- Origin: New York, New York
- Genres: Orchestral Indie rock
- Years active: 2003 – present
- Label: Astronaut / Dinosaur
- Members: Andrew Futral - vocals, synthesizers, guitars, orchestra arrangements, Rhodes Bess Rogers - synthesizers, Harmonium, Flute, vocals Saul Simon-MacWilliams - bass, synthesizers, Trumpet, vocals Adam Christgau - Drum kit
- Website: Official site

= The Age of Rockets =

American indie rock group

The Age of Rockets is an orchestral/electronic indie rock group from New York City.

==History==
The project started in 2003 by frontman Andrew Futral as a solo endeavor while he studied at the Purchase College Conservatory of Music. After winning the John Lennon Songwriting Contest in 2004, Andrew produced his first record, entitled The Drive Home. Shortly after, he was joined by fellow Purchase College musicians Bess Rogers and Saul Simon-MacWilliams. The band has toured the United States and the UK, and in 2008 their second album Hannah was released. In 2009, the band announced plans to record a triple album, with three versions of ten songs comprising the material of the set.

==Style and Tone==
"The Drive Home" consisted of only Andrew Futral's own efforts and featured extensive use of synthesizers and electronic sounds.
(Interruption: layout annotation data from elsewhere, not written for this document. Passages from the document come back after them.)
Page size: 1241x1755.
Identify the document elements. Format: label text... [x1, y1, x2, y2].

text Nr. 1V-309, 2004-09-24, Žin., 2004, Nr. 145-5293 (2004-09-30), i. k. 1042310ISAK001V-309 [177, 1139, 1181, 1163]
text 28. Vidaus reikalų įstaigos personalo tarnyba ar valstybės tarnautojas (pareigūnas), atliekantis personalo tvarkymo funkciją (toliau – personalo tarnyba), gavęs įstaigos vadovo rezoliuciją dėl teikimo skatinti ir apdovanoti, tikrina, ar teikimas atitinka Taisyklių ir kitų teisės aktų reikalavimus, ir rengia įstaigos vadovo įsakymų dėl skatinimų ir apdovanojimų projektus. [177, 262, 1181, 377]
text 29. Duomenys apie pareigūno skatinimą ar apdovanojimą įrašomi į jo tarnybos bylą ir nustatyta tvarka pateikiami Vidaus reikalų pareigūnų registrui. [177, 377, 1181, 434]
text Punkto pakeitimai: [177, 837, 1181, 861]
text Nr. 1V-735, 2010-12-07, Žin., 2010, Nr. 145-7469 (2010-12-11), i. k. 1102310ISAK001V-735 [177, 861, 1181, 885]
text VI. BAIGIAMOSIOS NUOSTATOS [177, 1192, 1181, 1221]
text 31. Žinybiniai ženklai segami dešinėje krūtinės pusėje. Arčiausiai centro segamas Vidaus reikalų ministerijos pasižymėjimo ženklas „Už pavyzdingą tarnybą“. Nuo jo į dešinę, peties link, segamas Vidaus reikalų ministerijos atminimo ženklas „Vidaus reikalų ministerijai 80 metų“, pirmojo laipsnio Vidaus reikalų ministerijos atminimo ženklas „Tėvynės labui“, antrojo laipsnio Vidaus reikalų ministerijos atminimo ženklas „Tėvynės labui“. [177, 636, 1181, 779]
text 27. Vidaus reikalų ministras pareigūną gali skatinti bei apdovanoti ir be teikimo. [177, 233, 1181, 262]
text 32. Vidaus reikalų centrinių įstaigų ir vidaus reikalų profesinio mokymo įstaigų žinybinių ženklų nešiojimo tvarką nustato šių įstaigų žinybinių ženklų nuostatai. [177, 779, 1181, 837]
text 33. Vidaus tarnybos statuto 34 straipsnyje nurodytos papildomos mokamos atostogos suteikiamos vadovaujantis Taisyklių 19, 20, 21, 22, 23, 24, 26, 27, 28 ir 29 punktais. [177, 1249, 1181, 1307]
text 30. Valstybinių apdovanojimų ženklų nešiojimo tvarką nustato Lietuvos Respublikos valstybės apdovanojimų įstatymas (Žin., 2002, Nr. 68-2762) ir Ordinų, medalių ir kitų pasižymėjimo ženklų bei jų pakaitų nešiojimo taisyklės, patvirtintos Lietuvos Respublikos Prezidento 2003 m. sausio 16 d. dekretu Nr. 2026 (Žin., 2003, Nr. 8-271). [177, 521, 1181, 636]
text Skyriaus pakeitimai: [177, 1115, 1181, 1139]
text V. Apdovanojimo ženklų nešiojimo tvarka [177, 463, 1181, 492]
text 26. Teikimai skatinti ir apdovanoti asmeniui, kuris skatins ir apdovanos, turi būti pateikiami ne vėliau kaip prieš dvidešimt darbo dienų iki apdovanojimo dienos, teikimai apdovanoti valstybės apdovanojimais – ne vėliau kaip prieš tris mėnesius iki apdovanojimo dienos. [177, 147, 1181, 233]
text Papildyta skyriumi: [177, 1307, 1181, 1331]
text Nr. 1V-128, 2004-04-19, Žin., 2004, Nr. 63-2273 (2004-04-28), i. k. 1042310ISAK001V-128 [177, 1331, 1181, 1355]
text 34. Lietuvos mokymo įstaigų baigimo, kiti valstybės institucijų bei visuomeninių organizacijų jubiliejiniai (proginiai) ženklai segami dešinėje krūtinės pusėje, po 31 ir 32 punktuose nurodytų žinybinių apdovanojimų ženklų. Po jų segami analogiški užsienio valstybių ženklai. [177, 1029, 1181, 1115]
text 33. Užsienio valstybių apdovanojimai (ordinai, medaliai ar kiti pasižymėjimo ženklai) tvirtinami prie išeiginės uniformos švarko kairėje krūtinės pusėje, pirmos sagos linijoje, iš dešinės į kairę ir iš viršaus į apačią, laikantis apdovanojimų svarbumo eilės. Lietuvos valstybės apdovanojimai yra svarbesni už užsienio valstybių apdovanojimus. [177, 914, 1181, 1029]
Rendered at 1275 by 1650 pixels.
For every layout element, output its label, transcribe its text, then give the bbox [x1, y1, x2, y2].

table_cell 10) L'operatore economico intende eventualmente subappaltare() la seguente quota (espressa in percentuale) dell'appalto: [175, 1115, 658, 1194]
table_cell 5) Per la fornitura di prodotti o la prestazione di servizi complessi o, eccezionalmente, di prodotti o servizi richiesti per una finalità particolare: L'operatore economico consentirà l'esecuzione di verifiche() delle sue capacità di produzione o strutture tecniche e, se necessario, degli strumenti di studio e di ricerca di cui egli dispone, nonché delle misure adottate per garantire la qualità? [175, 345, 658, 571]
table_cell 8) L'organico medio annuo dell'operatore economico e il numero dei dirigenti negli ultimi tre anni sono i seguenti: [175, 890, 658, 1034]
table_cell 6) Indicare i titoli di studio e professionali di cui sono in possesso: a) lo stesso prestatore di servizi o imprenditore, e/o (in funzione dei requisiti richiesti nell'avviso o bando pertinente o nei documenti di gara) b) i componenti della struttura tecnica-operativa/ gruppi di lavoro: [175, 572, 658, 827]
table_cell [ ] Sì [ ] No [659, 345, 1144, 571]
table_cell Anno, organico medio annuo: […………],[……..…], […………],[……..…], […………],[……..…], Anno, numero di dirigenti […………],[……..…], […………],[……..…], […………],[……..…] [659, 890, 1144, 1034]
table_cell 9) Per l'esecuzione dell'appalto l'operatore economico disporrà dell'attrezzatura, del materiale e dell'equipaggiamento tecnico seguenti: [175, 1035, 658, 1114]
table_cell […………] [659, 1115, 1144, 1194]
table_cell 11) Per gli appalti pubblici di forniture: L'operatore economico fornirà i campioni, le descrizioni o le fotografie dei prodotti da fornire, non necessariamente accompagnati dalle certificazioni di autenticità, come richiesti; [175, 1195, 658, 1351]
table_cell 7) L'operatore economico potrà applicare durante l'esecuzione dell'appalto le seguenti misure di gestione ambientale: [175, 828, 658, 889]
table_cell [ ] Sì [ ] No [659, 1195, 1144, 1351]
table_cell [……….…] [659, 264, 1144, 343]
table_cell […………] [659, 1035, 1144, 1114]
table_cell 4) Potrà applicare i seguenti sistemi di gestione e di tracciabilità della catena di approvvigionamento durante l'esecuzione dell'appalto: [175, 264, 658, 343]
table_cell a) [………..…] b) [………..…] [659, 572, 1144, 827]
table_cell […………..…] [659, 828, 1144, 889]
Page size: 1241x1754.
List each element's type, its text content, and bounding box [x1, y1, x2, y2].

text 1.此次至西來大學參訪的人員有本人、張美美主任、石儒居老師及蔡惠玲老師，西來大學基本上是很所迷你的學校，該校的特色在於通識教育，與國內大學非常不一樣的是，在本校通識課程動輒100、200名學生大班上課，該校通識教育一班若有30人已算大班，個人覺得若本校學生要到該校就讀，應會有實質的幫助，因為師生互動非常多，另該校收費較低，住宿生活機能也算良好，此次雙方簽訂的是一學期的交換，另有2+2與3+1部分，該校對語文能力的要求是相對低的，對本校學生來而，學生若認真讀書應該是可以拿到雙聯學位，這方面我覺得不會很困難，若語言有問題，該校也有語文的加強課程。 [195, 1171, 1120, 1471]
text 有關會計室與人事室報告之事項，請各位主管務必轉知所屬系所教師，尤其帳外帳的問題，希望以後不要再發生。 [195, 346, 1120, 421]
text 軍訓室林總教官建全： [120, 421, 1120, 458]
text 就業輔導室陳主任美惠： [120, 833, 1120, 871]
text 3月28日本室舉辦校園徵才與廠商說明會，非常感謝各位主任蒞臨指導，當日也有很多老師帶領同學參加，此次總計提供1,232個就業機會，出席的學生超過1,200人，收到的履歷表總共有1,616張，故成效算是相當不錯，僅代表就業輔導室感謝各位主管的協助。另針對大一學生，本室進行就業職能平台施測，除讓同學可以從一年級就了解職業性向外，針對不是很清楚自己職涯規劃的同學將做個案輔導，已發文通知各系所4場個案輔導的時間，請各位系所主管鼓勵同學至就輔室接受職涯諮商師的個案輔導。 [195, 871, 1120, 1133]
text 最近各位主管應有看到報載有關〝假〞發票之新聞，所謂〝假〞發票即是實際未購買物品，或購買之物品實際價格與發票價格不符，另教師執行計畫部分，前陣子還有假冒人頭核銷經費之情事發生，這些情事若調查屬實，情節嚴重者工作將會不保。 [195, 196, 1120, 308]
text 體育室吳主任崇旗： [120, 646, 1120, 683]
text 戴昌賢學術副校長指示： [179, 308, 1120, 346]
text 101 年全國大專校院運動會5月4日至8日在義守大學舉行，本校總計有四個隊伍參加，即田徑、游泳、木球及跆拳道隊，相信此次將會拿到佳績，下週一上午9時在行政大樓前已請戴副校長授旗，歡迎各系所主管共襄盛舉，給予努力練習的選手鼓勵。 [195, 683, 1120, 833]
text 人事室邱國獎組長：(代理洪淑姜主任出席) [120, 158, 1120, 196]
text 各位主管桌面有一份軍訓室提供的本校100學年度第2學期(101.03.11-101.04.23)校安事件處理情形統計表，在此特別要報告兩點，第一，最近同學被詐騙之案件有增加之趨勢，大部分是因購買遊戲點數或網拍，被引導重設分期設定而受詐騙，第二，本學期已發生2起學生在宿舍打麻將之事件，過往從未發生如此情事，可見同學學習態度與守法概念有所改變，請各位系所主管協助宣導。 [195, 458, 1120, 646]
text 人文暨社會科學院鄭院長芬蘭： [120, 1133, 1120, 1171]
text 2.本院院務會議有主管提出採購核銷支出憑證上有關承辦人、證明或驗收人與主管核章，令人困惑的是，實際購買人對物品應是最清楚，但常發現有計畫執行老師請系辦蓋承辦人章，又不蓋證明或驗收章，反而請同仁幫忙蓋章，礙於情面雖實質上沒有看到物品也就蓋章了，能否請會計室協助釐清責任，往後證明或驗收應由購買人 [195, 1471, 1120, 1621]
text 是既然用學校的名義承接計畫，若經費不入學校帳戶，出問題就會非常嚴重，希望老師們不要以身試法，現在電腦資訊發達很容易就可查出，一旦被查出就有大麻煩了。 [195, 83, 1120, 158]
In the second release, "Hannah", (with the addition of Bess Rogers, etc.) the album involves a larger amount of vocal harmonies, orchestral instrumentation (clarinet, flute, trumpet, cello, violin). Both albums drew comparisons to the band The Postal Service.

==Discography==
- The Drive Home (2005)
- Hannah (2008)
- Adults (2013)

==Side Projects==
The Age of Rockets and its members are involved with several side projects most notably The Robot Explosion which consists of all members of The Age of Rockets and Jenny Owen Youngs. Andrew Futral has a remix based side project with singer Ingrid Michaelson called "Ingrid & Andrew".

==Production==
Since 2008, Andrew Futral has produced 3 albums and 3 EPs for mc chris, as well as several songs for Kevin Smiths SModcast podcast. Together, mc chris and Andrew are sometimes billed and referred to as "The Snobots" a fake Icelandic production team. He has also produced tracks for Toby Goodshank of The Moldy Peaches.